|Armed Forces of the Philippines (AFP)|
MANILA, Philippines - Sprawled on the boarded-up balcony of a two-story house, the barrel of his rifle poked into a hole cut in the wood, an Army sniper calls for quiet before taking his shot.
“Firing,” he says evenly, before the .50 caliber shot rings out, sending tremors through the house. He was firing at a home less than a kilometer away, believed to be a stronghold of Islamist Maute group of militants who have been holed up in Marawi City for over five weeks.

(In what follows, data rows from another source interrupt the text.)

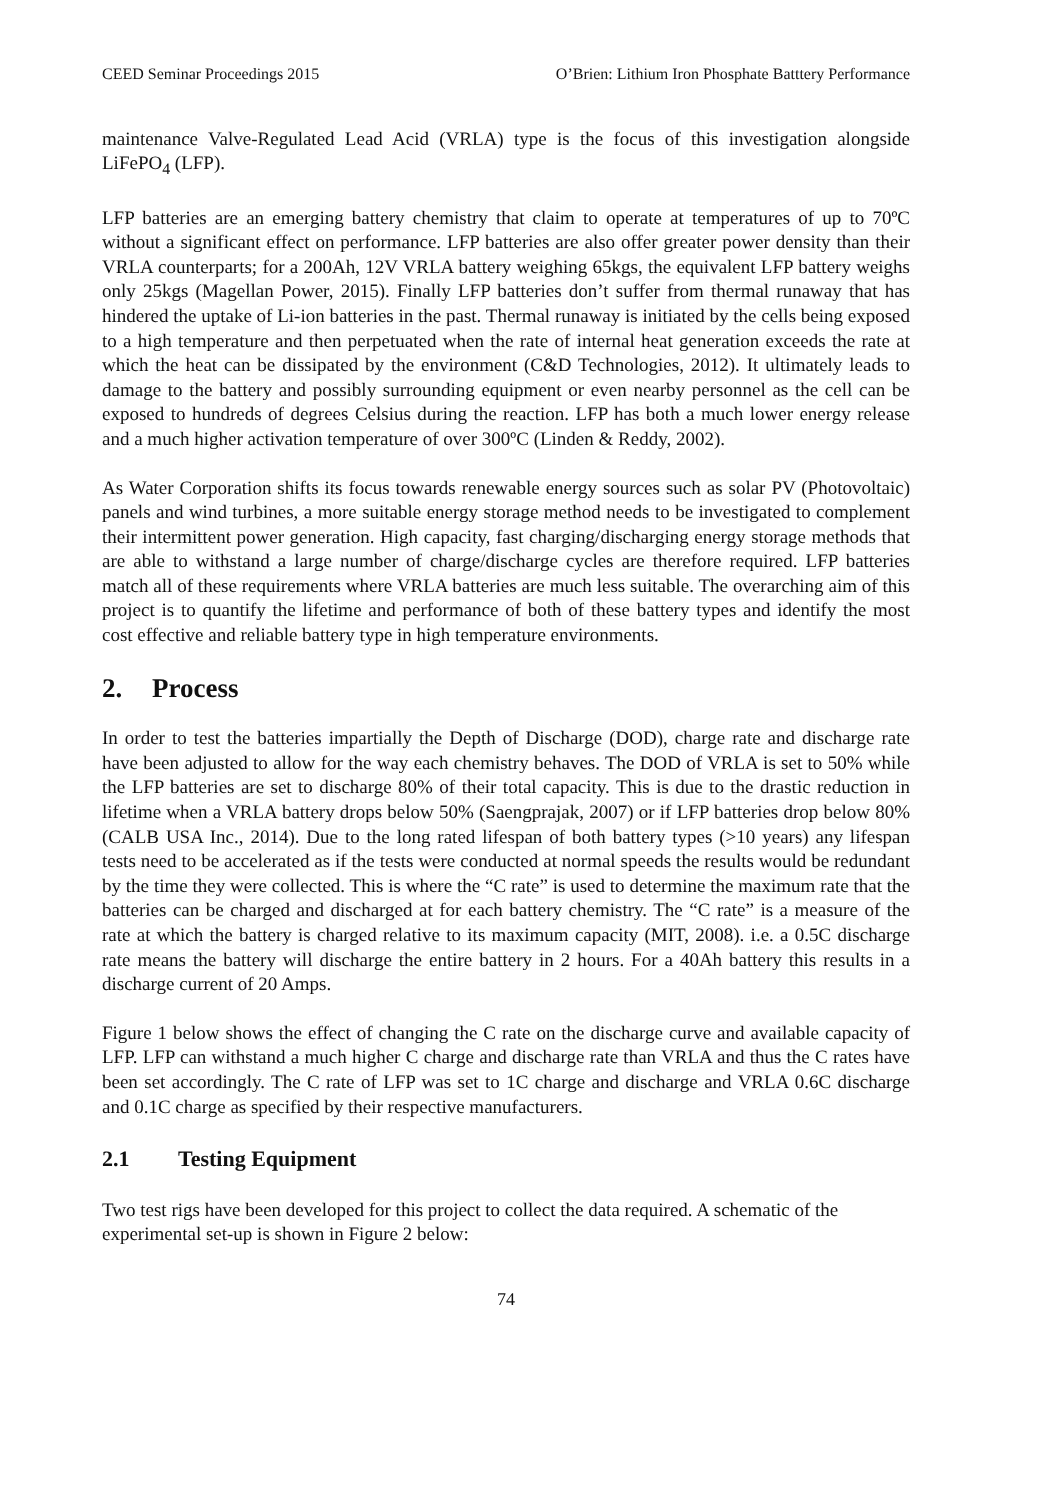CEED Seminar Proceedings 2015 O’Brien: Lithium Iron Phosphate Batttery Performance
maintenance Valve-Regulated Lead Acid (VRLA) type is the focus of this investigation alongside LiFePO<sub>4</sub> (LFP).
LFP batteries are an emerging battery chemistry that claim to operate at temperatures of up to 70ºC without a significant effect on performance. LFP batteries are also offer greater power density than their VRLA counterparts; for a 200Ah, 12V VRLA battery weighing 65kgs, the equivalent LFP battery weighs only 25kgs (Magellan Power, 2015). Finally LFP batteries don’t suffer from thermal runaway that has hindered the uptake of Li-ion batteries in the past. Thermal runaway is initiated by the cells being exposed to a high temperature and then perpetuated when the rate of internal heat generation exceeds the rate at which the heat can be dissipated by the environment (C&D Technologies, 2012). It ultimately leads to damage to the battery and possibly surrounding equipment or even nearby personnel as the cell can be exposed to hundreds of degrees Celsius during the reaction. LFP has both a much lower energy release and a much higher activation temperature of over 300ºC (Linden & Reddy, 2002).
As Water Corporation shifts its focus towards renewable energy sources such as solar PV (Photovoltaic) panels and wind turbines, a more suitable energy storage method needs to be investigated to complement their intermittent power generation. High capacity, fast charging/discharging energy storage methods that are able to withstand a large number of charge/discharge cycles are therefore required. LFP batteries match all of these requirements where VRLA batteries are much less suitable. The overarching aim of this project is to quantify the lifetime and performance of both of these battery types and identify the most cost effective and reliable battery type in high temperature environments.
2. Process
In order to test the batteries impartially the Depth of Discharge (DOD), charge rate and discharge rate have been adjusted to allow for the way each chemistry behaves. The DOD of VRLA is set to 50% while the LFP batteries are set to discharge 80% of their total capacity. This is due to the drastic reduction in lifetime when a VRLA battery drops below 50% (Saengprajak, 2007) or if LFP batteries drop below 80% (CALB USA Inc., 2014). Due to the long rated lifespan of both battery types (>10 years) any lifespan tests need to be accelerated as if the tests were conducted at normal speeds the results would be redundant by the time they were collected. This is where the “C rate” is used to determine the maximum rate that the batteries can be charged and discharged at for each battery chemistry. The “C rate” is a measure of the rate at which the battery is charged relative to its maximum capacity (MIT, 2008). i.e. a 0.5C discharge rate means the battery will discharge the entire battery in 2 hours. For a 40Ah battery this results in a discharge current of 20 Amps.
Figure 1 below shows the effect of changing the C rate on the discharge curve and available capacity of LFP. LFP can withstand a much higher C charge and discharge rate than VRLA and thus the C rates have been set accordingly. The C rate of LFP was set to 1C charge and discharge and VRLA 0.6C discharge and 0.1C charge as specified by their respective manufacturers.
2.1 Testing Equipment
Two test rigs have been developed for this project to collect the data required. A schematic of the experimental set-up is shown in Figure 2 below:
74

A spotter sat next to him, with his scope set into another hole. The two spoke quietly to each other as the sniper took three more shots across the Agus River into the militant-held commercial district of Marawi, now a battleground strewn with debris from ruined buildings.
Scores of bodies are rotting in the area, and the stench mixes with the smell of gunpowder.
Thousands of soldiers are battling to retake Marawi, where gunmen of the Maute group loyal to Islamic State (IS) launched a lightning strike on May 23.
Southern Philippines has been marred for decades by insurgency and banditry. But the intensity of the battle in Marawi and the presence of foreign fighters from Indonesia, Malaysia, Yemen and Chechnya fighting alongside local militants had raised concerns that the region may be becoming a Southeast Asian hub for IS as it loses ground in Iraq and Syria.
As troops poured in to contain the siege, few were expecting a slow, difficult and unfamiliar urban war.
“We are used to insurgencies... but a deployment of this magnitude, this kind of conflict is a challenge for our troops,” said Lt Col Christopher Tampus, one of the officers commanding ground operations in Marawi.
He said progress in clearing the city has been hindered by militant fire and booby traps like gas tanks rigged with grenades.